Assessing Performance and Disk Space Issues

Applies To: Windows 7, Windows Vista

The Update Compatibility Evaluator (UCE) can experience performance and disk-space issues. If you notice either of the following symptoms, the UCE has been deployed on too many computers.

Symptoms

  • Performance and connection issues. Too many connections made to your file share can reduce your computers' performance or prevent your computers from connecting and uploading to the file share.

  • Lack of free disk space. Your log files might use all of the free disk space on the computer containing the file share.

The following three options are available for fixing this issue:

  • Create and deploy a new data-collection package that generates log files locally to the client computer. After generating the log files locally, use server-management software such as System Center Configuration Manager 2007, formerly known as Microsoft® Systems Management Server (SMS), to pick up the log files and transfer the information to your file share.

  • Uninstall the UCE and the Microsoft Application Compatibility Toolkit Data Collector (ACT-DC) from some or all of the computers to which they were deployed.
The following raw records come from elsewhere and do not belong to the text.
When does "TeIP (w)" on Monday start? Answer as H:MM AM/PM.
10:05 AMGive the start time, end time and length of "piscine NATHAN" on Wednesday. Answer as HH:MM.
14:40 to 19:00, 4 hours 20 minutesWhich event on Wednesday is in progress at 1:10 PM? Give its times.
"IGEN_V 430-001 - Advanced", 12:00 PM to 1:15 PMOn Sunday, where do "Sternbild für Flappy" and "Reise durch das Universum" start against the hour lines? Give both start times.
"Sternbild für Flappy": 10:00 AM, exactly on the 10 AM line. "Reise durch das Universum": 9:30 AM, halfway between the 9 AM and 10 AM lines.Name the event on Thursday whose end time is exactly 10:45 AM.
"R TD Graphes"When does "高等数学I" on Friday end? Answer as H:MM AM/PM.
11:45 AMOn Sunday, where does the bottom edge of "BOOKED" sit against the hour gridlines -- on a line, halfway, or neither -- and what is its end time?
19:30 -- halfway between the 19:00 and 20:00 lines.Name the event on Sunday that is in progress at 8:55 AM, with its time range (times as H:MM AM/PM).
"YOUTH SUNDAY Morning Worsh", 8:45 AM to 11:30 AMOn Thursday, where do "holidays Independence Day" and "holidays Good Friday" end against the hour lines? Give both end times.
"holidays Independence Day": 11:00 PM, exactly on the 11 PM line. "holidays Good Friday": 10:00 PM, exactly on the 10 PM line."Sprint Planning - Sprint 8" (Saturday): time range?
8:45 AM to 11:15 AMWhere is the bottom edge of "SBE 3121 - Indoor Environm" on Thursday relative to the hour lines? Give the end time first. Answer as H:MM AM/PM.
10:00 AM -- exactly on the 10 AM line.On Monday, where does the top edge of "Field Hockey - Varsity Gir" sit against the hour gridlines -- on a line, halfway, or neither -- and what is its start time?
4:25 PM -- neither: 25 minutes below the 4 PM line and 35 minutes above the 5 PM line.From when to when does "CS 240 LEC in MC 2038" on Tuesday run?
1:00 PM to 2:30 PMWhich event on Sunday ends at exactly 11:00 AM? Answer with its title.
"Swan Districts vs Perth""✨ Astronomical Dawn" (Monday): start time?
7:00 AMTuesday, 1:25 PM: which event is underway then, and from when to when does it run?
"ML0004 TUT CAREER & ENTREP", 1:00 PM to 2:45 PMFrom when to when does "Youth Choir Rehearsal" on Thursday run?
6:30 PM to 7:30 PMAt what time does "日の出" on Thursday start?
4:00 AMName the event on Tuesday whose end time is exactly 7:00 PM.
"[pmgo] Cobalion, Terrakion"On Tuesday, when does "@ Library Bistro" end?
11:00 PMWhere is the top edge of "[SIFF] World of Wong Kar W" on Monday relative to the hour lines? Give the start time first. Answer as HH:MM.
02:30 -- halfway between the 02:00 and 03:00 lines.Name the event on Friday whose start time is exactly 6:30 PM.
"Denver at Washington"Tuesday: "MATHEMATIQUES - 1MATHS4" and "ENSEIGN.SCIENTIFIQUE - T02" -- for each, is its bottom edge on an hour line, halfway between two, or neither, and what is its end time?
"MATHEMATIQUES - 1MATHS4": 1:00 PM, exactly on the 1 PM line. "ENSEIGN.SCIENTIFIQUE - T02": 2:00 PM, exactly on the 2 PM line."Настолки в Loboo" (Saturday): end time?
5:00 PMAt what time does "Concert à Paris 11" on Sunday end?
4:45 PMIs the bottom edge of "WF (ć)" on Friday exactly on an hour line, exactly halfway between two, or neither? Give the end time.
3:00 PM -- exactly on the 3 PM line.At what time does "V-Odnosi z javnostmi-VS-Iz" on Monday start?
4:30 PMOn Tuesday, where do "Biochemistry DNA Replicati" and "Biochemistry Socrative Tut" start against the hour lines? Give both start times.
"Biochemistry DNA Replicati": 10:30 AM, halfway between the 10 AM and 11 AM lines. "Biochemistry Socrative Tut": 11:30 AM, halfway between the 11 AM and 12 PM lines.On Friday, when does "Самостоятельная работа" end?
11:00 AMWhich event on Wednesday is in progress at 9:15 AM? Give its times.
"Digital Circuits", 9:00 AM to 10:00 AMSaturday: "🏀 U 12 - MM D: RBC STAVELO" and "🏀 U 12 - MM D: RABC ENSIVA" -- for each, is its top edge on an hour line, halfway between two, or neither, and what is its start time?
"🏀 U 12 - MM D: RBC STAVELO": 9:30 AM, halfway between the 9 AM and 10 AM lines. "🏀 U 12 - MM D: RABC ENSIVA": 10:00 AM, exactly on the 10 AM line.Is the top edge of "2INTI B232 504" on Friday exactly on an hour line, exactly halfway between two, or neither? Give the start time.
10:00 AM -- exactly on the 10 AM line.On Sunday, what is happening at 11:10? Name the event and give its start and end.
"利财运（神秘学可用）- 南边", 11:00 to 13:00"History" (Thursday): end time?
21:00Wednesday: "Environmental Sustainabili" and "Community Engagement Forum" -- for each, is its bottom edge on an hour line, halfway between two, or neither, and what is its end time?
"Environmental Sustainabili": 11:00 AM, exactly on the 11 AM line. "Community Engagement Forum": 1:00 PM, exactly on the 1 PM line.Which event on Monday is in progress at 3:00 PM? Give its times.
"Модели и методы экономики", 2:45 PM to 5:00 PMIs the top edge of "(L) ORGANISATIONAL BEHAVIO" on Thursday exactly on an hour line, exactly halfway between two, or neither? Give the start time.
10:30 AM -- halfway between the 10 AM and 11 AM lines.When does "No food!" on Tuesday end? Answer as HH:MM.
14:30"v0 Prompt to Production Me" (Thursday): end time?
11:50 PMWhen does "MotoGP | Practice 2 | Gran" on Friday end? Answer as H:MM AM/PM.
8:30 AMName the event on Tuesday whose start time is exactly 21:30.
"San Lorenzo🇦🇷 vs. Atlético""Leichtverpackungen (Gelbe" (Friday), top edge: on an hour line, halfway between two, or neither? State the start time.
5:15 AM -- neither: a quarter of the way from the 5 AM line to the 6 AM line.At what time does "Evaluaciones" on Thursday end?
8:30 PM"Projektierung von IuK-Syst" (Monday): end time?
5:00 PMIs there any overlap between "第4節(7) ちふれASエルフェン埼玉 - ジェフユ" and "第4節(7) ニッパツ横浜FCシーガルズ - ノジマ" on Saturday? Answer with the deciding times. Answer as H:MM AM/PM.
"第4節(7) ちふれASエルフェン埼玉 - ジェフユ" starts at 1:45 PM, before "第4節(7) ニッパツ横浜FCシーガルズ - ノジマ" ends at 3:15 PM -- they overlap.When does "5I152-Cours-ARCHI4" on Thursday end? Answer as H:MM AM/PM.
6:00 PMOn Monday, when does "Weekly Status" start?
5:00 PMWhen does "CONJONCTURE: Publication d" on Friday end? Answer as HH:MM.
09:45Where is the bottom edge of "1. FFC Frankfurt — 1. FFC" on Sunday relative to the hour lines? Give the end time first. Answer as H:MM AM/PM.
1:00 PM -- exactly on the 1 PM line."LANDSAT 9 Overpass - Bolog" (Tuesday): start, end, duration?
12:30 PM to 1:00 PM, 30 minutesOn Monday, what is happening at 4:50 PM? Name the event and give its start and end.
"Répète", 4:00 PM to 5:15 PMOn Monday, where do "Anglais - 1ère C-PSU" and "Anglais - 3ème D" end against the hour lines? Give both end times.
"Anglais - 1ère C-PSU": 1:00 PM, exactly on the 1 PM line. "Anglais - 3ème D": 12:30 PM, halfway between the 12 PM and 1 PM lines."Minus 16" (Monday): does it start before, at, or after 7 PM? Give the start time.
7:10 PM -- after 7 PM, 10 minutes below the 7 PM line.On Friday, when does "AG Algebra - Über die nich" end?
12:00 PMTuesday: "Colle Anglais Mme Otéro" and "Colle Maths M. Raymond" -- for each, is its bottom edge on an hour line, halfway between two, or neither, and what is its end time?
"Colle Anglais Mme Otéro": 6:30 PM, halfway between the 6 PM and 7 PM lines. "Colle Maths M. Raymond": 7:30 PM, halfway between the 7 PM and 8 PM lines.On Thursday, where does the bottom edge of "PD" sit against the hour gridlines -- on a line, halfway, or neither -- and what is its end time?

  • Disable the file share to ease network traffic. The file share increases the use of disk space on the computer to which the UCE is deployed (up to 60 MB of .xml files per day until you uninstall the UCE).

Important

When the file share becomes available after being offline, the ACT-DC will try to upload all of the log files that failed while the share was down. This could potentially result in a large network load.

Manually Uninstalling the UCE

You can manually uninstall the UCE before it finishes and then uninstalls automatically. This might be necessary if the compatibility evaluator was deployed to too many computers, or if the computer to which it is deployed is experiencing performance issues.

To manually uninstall the UCE

  1. Open a Command Prompt window on the computer from which you will uninstall the UCE.

  2. At a command prompt, type MsiExec.exe /qn /X{DC93B45B-D4F5-4FFE-9B47-042BD6FA8CC5}.

Note

Repeat these steps manually on each computer or through server-management software, such as Configuration Manager 2007.